Task goal:
Write out the following listing's lines from the one with "ottoman: none [206,470,374,619]" to the one with "air purifier: present", exactly, with both included and no others.

-- Source information follows --

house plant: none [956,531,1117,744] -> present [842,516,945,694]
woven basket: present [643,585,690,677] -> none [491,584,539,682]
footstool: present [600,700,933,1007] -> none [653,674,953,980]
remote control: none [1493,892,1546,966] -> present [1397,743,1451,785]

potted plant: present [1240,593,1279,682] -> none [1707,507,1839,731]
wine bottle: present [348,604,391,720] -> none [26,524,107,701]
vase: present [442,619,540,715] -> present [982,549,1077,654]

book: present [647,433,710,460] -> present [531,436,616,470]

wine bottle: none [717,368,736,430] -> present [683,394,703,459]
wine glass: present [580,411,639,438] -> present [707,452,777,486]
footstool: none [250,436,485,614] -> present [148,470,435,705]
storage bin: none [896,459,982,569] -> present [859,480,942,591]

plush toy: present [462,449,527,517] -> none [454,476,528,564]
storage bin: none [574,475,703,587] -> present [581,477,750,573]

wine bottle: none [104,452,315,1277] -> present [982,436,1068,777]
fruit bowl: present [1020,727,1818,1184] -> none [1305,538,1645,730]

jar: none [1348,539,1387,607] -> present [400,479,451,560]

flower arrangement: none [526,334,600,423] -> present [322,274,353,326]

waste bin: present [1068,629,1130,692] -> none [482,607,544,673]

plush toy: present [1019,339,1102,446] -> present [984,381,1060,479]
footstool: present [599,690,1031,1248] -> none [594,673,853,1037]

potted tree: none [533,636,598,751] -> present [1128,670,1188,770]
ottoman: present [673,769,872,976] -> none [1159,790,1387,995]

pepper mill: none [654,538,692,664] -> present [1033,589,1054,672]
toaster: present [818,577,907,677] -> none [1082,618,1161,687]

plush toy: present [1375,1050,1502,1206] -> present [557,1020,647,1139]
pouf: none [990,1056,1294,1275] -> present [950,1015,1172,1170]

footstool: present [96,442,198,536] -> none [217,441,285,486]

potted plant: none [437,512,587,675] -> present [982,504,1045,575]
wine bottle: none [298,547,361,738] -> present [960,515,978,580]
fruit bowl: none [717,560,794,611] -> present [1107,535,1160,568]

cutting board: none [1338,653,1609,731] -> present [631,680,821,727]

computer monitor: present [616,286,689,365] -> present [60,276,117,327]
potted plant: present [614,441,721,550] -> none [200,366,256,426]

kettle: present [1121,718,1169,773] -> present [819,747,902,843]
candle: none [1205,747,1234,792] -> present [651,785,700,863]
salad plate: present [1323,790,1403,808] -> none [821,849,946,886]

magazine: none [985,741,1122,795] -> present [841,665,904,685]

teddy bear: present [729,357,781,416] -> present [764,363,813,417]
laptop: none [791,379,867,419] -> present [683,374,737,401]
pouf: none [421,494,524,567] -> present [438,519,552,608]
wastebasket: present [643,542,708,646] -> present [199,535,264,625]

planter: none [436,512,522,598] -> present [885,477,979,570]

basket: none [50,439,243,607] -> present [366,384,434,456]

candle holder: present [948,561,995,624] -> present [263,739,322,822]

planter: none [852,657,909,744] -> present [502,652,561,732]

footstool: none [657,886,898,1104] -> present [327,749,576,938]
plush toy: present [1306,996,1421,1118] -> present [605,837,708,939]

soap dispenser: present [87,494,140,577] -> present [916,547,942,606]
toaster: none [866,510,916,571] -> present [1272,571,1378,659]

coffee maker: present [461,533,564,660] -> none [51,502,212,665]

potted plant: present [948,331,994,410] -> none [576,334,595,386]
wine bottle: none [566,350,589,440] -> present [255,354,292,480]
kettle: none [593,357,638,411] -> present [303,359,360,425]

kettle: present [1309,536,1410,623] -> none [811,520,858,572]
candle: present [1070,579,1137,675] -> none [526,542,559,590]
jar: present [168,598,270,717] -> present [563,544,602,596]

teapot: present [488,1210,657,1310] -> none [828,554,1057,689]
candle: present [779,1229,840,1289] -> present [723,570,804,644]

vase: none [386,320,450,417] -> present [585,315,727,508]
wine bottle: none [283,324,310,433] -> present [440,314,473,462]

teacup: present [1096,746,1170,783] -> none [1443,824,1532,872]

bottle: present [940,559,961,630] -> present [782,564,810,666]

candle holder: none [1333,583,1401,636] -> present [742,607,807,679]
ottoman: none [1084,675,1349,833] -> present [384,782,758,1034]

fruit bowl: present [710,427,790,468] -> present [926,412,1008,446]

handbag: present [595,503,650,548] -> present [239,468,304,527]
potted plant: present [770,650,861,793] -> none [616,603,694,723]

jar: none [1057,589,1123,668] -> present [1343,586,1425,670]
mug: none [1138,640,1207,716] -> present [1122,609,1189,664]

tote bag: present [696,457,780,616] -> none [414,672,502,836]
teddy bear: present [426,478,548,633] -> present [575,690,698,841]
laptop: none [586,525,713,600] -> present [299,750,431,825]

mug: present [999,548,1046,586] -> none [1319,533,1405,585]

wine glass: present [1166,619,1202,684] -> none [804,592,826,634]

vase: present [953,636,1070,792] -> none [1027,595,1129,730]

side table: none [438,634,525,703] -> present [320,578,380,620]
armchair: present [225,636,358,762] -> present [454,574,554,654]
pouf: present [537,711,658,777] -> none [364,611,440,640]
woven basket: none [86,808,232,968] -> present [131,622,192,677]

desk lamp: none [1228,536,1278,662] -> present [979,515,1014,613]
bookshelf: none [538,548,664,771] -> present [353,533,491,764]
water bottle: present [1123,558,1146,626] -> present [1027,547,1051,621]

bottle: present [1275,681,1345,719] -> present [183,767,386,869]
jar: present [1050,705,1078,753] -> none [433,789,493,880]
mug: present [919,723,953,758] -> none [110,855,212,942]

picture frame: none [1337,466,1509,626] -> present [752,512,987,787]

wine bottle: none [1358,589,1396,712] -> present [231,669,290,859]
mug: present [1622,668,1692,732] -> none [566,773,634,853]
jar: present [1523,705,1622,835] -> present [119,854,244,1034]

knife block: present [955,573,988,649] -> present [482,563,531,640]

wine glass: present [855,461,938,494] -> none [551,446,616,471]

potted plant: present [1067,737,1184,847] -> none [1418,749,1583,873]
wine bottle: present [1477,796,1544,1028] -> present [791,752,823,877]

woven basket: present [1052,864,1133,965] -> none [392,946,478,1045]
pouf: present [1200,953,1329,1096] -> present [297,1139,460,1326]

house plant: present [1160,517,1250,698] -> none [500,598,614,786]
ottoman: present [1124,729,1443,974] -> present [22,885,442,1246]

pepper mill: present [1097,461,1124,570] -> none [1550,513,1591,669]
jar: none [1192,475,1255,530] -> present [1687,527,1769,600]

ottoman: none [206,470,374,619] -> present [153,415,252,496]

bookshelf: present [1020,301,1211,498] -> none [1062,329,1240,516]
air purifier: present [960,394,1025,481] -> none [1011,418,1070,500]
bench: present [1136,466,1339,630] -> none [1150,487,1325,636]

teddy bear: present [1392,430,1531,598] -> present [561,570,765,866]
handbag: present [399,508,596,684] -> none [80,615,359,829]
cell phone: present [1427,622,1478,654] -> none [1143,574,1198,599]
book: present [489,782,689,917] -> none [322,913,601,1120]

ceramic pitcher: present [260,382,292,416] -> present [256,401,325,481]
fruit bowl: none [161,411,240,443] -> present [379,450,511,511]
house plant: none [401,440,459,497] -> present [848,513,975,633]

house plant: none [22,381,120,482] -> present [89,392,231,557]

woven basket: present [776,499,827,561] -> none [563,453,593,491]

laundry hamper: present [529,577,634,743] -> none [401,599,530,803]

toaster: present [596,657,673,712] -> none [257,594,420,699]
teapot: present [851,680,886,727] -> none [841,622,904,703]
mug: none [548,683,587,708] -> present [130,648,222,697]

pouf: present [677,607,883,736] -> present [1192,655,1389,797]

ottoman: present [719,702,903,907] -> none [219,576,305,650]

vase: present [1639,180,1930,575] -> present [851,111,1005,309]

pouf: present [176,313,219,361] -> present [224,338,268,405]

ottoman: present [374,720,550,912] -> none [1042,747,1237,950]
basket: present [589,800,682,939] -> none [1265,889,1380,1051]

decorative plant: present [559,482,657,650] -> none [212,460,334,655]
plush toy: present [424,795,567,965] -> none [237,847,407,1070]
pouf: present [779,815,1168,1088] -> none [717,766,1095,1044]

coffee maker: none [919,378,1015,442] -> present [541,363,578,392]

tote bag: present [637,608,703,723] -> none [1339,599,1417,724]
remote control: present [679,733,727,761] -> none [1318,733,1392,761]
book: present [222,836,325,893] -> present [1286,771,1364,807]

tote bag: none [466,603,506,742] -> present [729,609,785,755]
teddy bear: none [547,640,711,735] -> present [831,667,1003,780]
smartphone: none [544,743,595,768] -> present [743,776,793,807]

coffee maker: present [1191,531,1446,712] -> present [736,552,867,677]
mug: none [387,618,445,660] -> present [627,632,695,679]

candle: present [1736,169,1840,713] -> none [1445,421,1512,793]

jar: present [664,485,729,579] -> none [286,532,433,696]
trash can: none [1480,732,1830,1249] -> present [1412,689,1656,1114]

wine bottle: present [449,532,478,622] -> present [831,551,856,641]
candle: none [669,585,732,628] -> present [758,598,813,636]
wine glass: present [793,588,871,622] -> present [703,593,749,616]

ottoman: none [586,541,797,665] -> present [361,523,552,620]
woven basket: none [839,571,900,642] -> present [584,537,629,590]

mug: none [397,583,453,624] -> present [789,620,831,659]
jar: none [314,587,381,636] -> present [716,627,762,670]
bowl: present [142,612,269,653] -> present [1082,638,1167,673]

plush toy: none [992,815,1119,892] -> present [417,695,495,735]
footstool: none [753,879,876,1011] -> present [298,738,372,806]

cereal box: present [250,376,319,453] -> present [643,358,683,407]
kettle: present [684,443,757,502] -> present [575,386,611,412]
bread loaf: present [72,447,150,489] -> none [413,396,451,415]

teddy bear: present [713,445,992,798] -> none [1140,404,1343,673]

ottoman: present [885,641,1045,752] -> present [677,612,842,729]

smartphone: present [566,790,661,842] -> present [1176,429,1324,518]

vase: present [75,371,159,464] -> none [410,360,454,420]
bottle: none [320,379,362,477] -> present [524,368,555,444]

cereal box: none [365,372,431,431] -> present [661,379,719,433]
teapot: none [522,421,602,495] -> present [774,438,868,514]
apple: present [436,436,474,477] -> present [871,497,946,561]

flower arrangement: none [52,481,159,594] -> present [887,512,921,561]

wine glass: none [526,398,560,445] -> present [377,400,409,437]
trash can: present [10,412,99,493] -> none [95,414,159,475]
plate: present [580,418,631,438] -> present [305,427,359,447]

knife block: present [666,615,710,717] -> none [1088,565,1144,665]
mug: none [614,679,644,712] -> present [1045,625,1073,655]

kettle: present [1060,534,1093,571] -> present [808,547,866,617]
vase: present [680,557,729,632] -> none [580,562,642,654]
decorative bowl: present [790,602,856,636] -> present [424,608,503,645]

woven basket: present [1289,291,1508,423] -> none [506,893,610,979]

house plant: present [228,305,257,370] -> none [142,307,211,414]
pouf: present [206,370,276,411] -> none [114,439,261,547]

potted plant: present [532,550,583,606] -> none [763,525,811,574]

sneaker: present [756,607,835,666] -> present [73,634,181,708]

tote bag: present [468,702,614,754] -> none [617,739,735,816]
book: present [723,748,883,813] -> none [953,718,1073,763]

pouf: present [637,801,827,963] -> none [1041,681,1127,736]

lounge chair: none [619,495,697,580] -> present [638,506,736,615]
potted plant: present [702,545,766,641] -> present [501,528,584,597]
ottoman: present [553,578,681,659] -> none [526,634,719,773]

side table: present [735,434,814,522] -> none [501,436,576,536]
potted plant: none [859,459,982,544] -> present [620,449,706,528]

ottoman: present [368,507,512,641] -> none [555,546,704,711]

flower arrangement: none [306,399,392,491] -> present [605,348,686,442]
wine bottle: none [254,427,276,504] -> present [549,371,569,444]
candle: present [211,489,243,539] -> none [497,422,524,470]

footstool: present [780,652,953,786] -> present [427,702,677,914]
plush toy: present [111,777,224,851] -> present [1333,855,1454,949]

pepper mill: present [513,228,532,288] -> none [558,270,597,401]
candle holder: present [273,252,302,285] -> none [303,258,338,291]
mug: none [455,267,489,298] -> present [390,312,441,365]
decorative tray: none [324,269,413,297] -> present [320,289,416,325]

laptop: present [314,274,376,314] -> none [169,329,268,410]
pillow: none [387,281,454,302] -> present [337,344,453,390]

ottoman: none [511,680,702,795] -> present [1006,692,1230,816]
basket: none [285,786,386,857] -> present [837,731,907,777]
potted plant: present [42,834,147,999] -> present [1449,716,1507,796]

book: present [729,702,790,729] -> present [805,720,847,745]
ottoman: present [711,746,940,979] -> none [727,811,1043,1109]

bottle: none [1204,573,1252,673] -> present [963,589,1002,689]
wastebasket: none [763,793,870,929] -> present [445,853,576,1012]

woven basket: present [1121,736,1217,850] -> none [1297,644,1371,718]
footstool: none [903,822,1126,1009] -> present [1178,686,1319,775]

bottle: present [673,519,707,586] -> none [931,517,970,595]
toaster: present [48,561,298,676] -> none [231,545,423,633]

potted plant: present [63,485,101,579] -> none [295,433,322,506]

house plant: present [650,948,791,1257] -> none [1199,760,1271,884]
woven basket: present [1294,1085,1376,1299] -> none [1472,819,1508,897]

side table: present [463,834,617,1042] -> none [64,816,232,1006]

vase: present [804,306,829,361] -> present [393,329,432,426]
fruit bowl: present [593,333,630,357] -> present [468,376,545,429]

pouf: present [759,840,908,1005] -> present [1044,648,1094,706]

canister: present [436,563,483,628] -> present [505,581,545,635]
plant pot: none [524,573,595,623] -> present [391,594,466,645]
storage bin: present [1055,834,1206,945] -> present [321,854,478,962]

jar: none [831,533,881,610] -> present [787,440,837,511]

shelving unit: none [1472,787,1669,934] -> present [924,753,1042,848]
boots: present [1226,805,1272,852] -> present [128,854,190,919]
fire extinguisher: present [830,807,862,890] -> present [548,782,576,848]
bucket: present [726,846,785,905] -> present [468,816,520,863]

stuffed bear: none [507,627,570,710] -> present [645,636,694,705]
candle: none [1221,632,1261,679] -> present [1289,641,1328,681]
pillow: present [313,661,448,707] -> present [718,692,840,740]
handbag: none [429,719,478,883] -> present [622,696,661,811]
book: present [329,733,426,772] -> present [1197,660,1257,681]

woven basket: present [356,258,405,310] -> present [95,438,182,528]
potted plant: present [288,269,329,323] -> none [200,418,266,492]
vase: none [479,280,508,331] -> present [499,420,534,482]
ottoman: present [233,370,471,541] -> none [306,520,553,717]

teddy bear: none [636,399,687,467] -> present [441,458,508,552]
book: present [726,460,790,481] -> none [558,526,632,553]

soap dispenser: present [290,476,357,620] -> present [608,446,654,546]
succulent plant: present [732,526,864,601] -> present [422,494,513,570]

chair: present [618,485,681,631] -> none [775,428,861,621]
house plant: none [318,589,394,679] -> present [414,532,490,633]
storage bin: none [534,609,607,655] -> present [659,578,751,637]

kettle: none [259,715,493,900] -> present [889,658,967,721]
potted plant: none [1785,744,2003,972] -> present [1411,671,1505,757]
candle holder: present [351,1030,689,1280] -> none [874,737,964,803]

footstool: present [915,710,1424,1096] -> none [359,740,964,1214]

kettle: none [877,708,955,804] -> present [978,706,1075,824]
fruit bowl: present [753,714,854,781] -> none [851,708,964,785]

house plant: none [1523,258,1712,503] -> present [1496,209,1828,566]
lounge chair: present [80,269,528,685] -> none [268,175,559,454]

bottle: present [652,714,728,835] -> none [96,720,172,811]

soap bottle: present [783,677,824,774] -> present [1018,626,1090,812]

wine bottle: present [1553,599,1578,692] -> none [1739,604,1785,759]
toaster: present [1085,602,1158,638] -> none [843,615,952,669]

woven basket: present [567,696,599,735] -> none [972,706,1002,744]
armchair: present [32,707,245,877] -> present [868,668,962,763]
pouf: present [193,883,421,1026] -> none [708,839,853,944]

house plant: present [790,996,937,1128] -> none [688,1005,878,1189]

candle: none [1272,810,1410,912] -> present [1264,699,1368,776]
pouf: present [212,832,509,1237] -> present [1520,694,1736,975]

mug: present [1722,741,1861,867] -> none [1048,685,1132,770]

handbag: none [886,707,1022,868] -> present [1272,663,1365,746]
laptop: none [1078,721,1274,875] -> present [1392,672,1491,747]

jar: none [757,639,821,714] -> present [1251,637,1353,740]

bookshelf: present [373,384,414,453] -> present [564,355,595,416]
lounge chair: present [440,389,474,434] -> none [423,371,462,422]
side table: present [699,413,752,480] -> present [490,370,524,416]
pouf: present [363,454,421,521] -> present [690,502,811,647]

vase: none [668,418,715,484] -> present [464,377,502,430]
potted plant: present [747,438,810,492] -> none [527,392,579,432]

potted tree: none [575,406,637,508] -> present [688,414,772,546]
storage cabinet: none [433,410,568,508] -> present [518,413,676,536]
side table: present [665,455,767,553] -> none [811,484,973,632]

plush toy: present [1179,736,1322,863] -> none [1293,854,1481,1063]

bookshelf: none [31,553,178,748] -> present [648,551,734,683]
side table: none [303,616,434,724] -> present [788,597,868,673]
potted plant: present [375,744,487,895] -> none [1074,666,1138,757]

-- Source information concluded --

Answer to this exercise:
ottoman: none [206,470,374,619] -> present [153,415,252,496]

bookshelf: present [1020,301,1211,498] -> none [1062,329,1240,516]
air purifier: present [960,394,1025,481] -> none [1011,418,1070,500]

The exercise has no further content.